(Short-answer chart tasks)

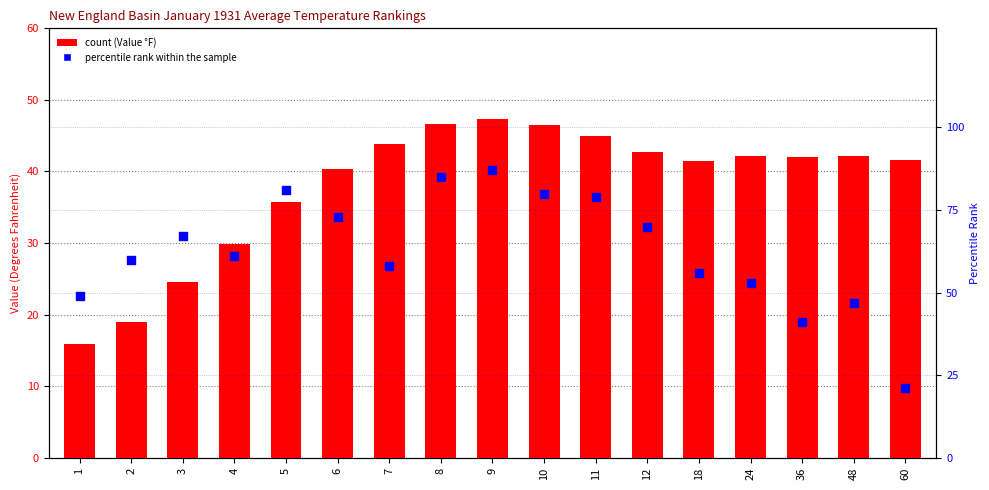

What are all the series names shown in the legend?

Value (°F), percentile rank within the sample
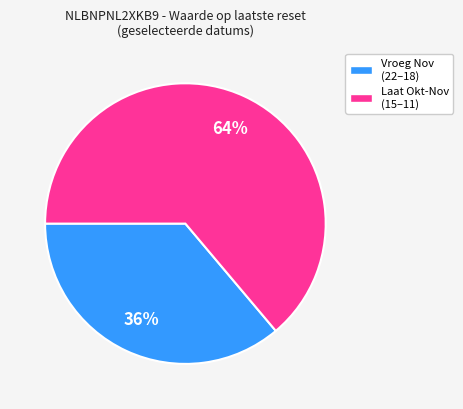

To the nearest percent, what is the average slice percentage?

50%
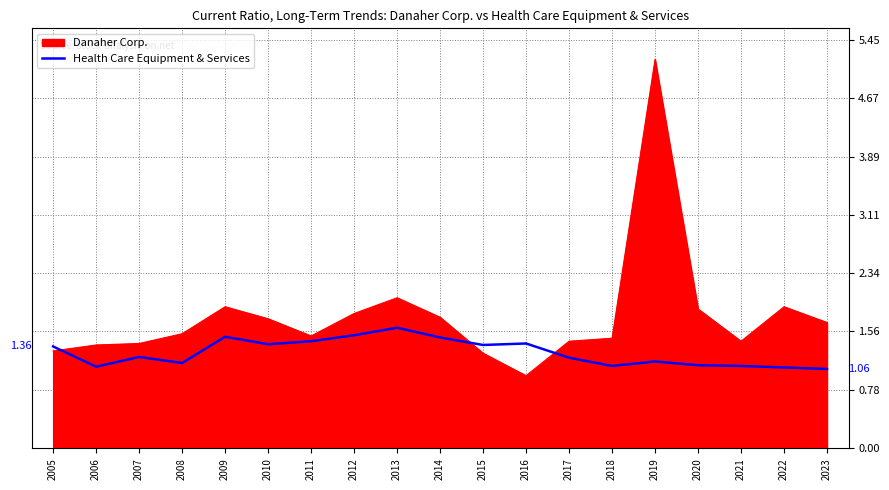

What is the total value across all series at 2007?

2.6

→ TASK TO CARRY OUT: Quote every line of the data above word for word, leaving out the pictures.

→ TASK SOLUTION:
What are all the series names shown in the legend?

Value (°F), percentile rank within the sample

To the nearest percent, what is the average slice percentage?

50%

What is the total value across all series at 2007?

2.6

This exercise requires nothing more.